:: DATASET RECORDS
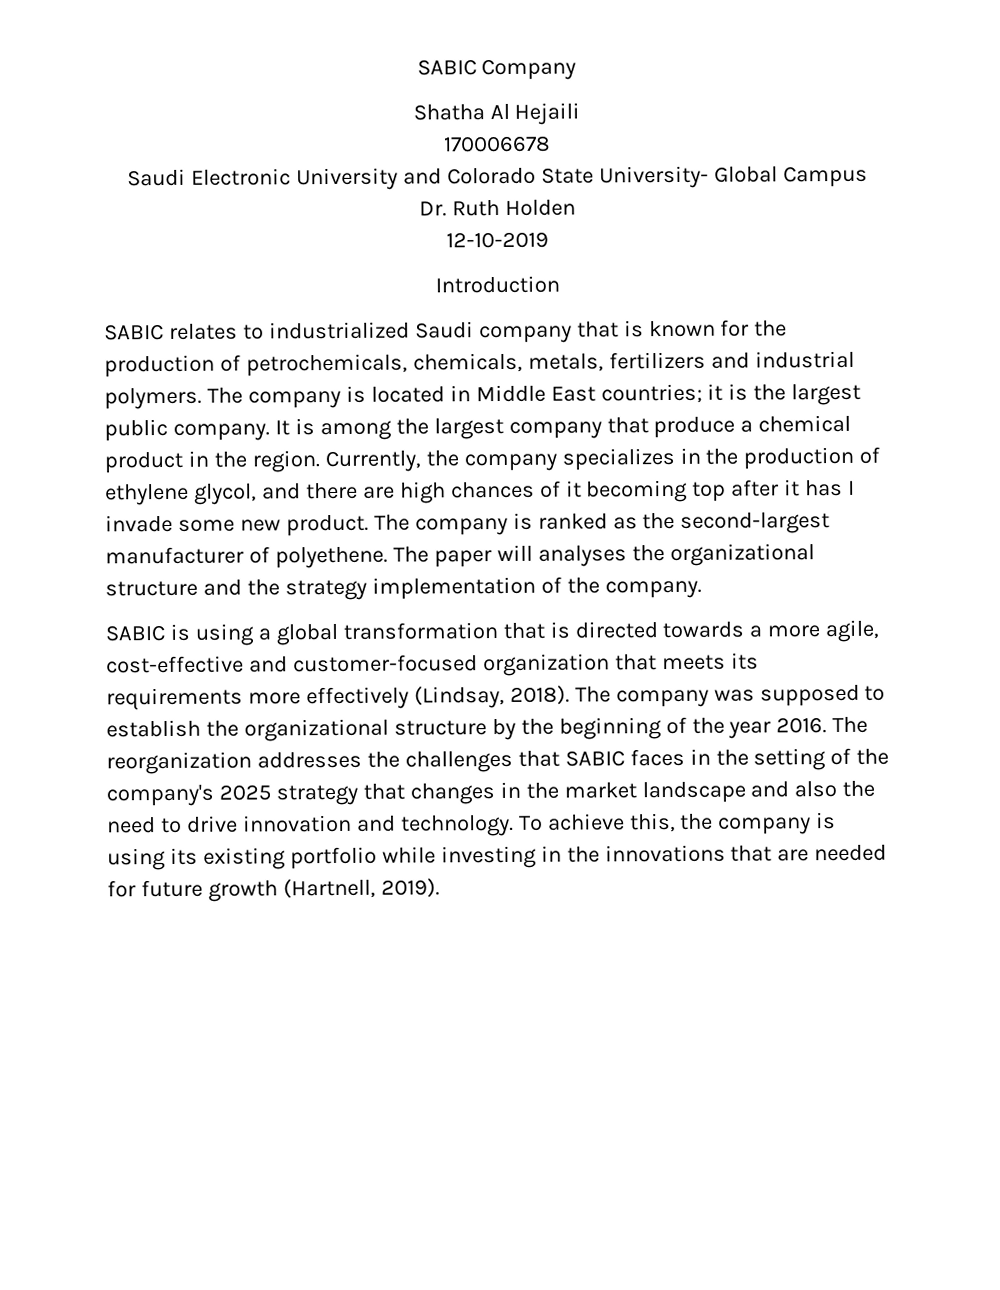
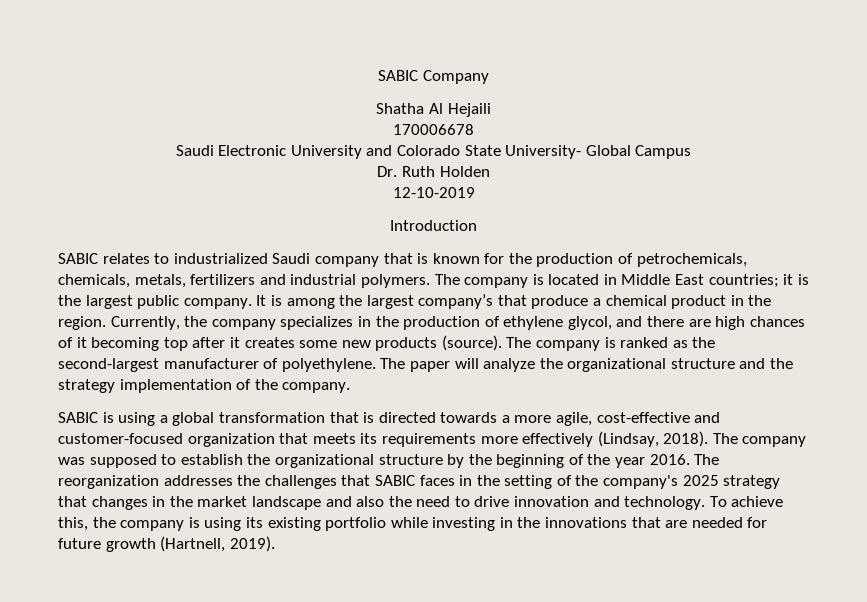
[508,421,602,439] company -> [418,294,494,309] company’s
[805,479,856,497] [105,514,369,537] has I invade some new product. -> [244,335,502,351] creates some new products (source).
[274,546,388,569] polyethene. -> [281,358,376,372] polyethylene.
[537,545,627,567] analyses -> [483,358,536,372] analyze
::::
:: DATASET RECORDS
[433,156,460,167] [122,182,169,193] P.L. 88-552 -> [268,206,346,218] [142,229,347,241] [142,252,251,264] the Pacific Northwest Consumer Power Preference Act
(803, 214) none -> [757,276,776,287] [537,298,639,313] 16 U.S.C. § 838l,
::::
WHAT IS EXPECTED:
Could you transcribe the entries above word for word, from the line with "[508,421,602,439] company ->" down to the line with "[537,545,627,567] analyses ->", keeping both?

OUTPUT BELOW:
[508,421,602,439] company -> [418,294,494,309] company’s
[805,479,856,497] [105,514,369,537] has I invade some new product. -> [244,335,502,351] creates some new products (source).
[274,546,388,569] polyethene. -> [281,358,376,372] polyethylene.
[537,545,627,567] analyses -> [483,358,536,372] analyze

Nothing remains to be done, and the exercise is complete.